“I just wanted you to know that I won’t offer to pray in class because I’m not Catholic.  If you want, you can email my parents and ask them about it.  But when you look around the room for volunteers to pray, that’s why I’m not offering.”

A student had approached me after class one day and started our brief conversation with that explanation.

“Oh?  That is fine that you aren’t Catholic.  I assume your parents are not either, so I wouldn’t email them about it.  I still expect you to answer questions and participate in class, though”
“No, they are Catholic.”
“They are, but you aren’t?”

I’ve often wondered why some people remain faithful to the religion of their parents and others don’t.  Considering that this student brought this conversation up in the first place, I figured I could try to ask some questions to get some bearing on the situation.

“Are you Christian?”
“No.  I believe in God, because I think it is silly not to.  I just believe he created the world but isn’t really active in it.  I’m not against Christians or anything.  I just think you do your thing and I’ll do mine.”

This student seemed so…pragmatic.

I think the thing that struck me the most was how reasonable the student was striving to be.  Granted, I am grateful when students are reasonable, but I couldn’t help but sense an absence of joy in this system of belief.  In many ways, I was impressed with the responses I received to my questions.  Yet I also wondered if this lack of belief stemmed more from a desire to be intelligent rather than closely examining the issues.

The popular notion of ‘you do you, I’ll do me’ continues to baffle me.  If there is any honest pursuit of the truth, then clearly you doing your own thing and me doing my own separate thing cannot both lead to the correct answer.  Continual diversity in beliefs cannot lead to unity in the end.

Regardless, I appreciated the student’s honesty with me because it allowed me to be more observant in the classroom.  One day this past week, I spent some time answering their questions about saints, relics, incorruptibles, and miracles.  When the conversation veered towards Eucharistic miracles and how physical miracles need to be verified for canonization causes, I couldn’t help but notice this student’s eyes get quite wide a couple of times.  This was new information, it seemed, that this student hadn’t heard before.  I couldn’t help but hope it would prove convincing or at least provide a bit of doubt in the current position held.

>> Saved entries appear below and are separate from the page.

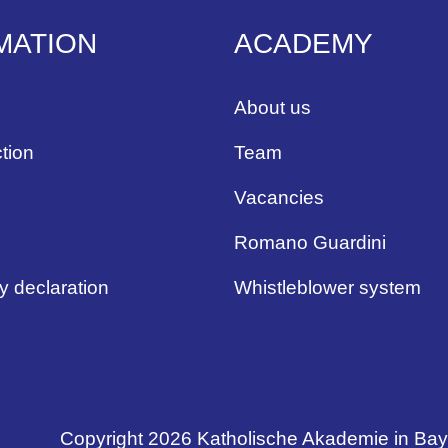
MATION
ACADEMY
About us
tion
Team
Vacancies
Romano Guardini
ty declaration
Whistleblower system
Copyright 2026 Katholische Akademie in Ba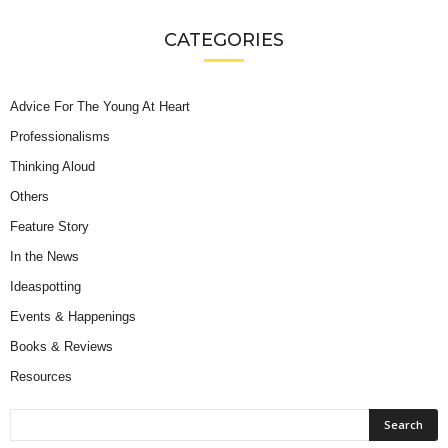
CATEGORIES
Advice For The Young At Heart
Professionalisms
Thinking Aloud
Others
Feature Story
In the News
Ideaspotting
Events & Happenings
Books & Reviews
Resources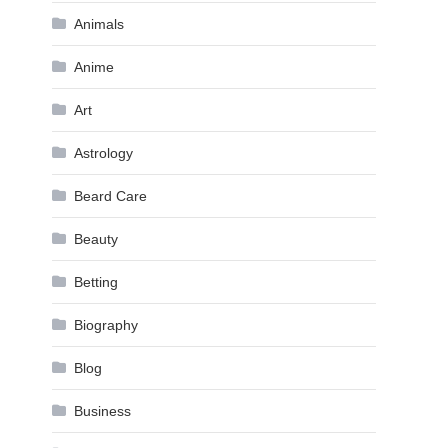
Animals
Anime
Art
Astrology
Beard Care
Beauty
Betting
Biography
Blog
Business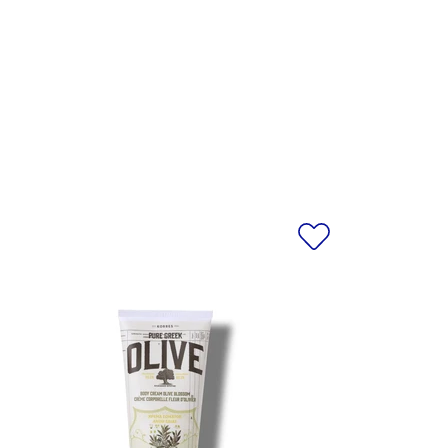
ET ALMOND) OIL, HELIANTHUS
 SEED OIL, ACRYLATES/C10-30
E POWDER, AMMONIUM
ENDULA OFFICINALIS FLOWER
E EXTRACT, NYMPHAEA CAERULEA
VE) LEAF EXTRACT, PANTHENOL,
OCOPHERYL ACETATE, BENZYL
RBIC ACID, ALPHA-ISOMETHYL
 GERANIOL, HEXYL CINNAMAL,
ERPINEOL, TETRAMETHYL
IUM HYDROXIDE.
egularly. For the most accurate
al product received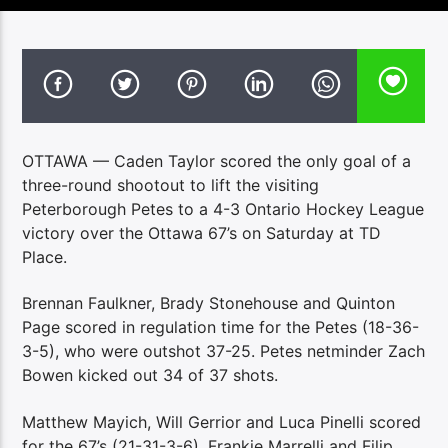
OTTAWA — Caden Taylor scored the only goal of a
three-round shootout to lift the visiting
Peterborough Petes to a 4-3 Ontario Hockey League
victory over the Ottawa 67’s on Saturday at TD
Place.
Brennan Faulkner, Brady Stonehouse and Quinton
Page scored in regulation time for the Petes (18-36-
3-5), who were outshot 37-25. Petes netminder Zach
Bowen kicked out 34 of 37 shots.
Matthew Mayich, Will Gerrior and Luca Pinelli scored
for the 67’s (21-31-3-6). Frankie Marrelli and Filip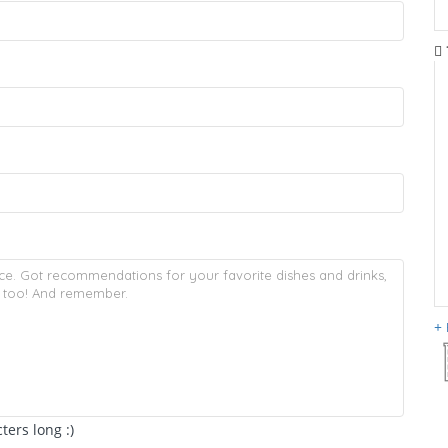
ers long :)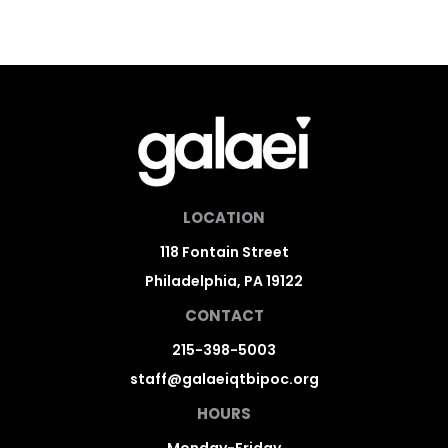
LOCATION
118 Fontain Street
Philadelphia, PA 19122
CONTACT
215-398-5003
staff@galaeiqtbipoc.org
HOURS
Monday-Friday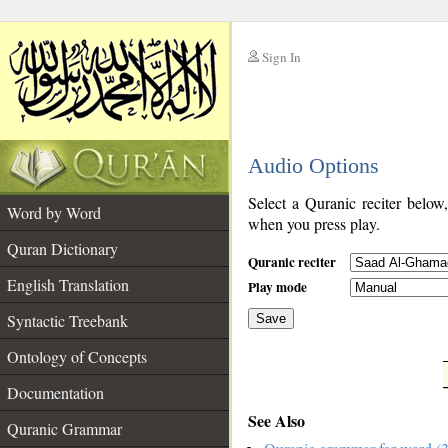
Sign In
__
Audio Options
__
Select a Quranic reciter below
Word by Word
when you press play.
Quran Dictionary
Quranic reciter
English Translation
Play mode
Syntactic Treebank
Save
Ontology of Concepts
__
Documentation
See Also
Quranic Grammar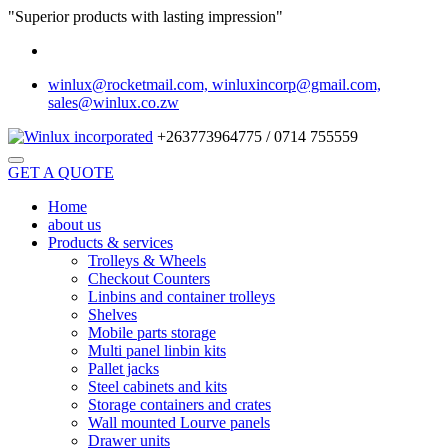
"Superior products with lasting impression"
winlux@rocketmail.com, winluxincorp@gmail.com,
sales@winlux.co.zw
+263773964775 / 0714 755559
GET A QUOTE
Home
about us
Products & services
Trolleys & Wheels
Checkout Counters
Linbins and container trolleys
Shelves
Mobile parts storage
Multi panel linbin kits
Pallet jacks
Steel cabinets and kits
Storage containers and crates
Wall mounted Lourve panels
Drawer units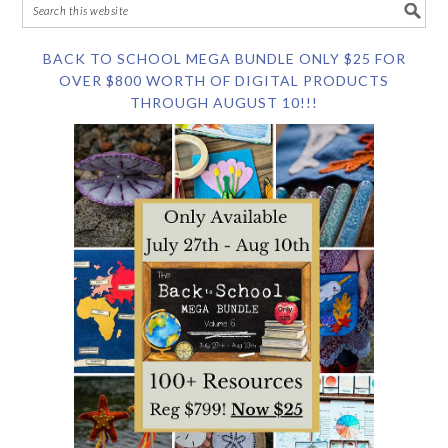
BACK TO SCHOOL MEGA BUNDLE ONLY $25 FOR
OVER $800 WORTH OF DIGITAL PRODUCTS
THROUGH AUGUST 10!!!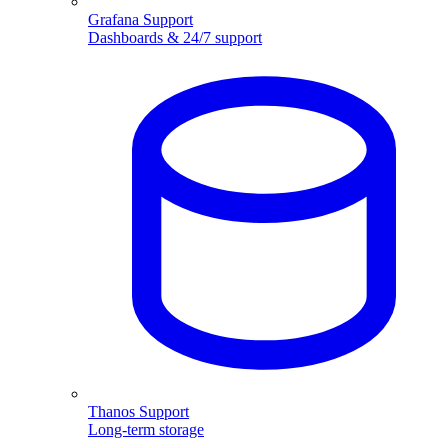
Grafana Support
Dashboards & 24/7 support
Thanos Support
Long-term storage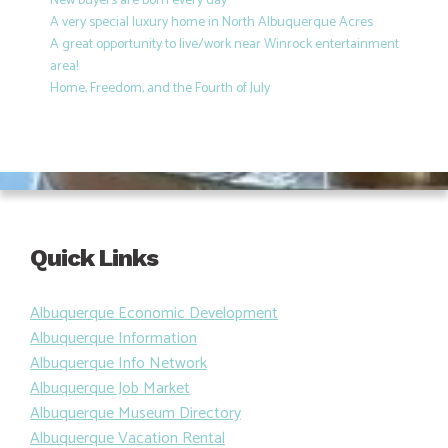
New buyers are born every day
A very special luxury home in North Albuquerque Acres
A great opportunity to live/work near Winrock entertainment
area!
Home, Freedom, and the Fourth of July
Quick Links
Albuquerque Economic Development
Albuquerque Information
Albuquerque Info Network
Albuquerque Job Market
Albuquerque Museum Directory
Albuquerque Vacation Rental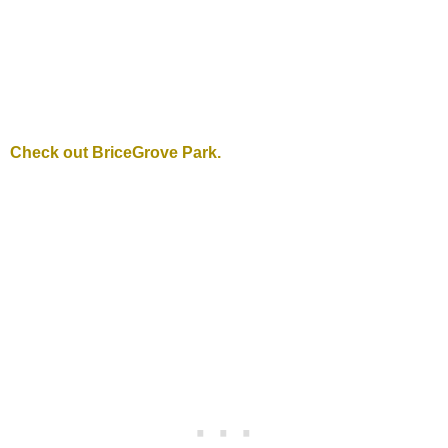
Check out BriceGrove Park.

I don’t think that this is a sufficient proposition, but there seems to be something about the idea of preference.  What would we prefer to be true?  Do we prefer the narrative of a God who makes the world and then lets it run its own course?  Or do we prefer the idea of a God who makes the world and continues to be present to it?  Personal preference doesn’t make something true, surely, but perhaps our desires could point the way to something more.

If there is a God, but He isn’t particularly concerned with this world anymore, why are there miracles?  If the Eucharist is just a ritual, how do we explain that sometimes the host begins to bleed?  If the being that put the world into motion and thus brings about my existence, if this being doesn’t care a bit for me, in what can I have hope?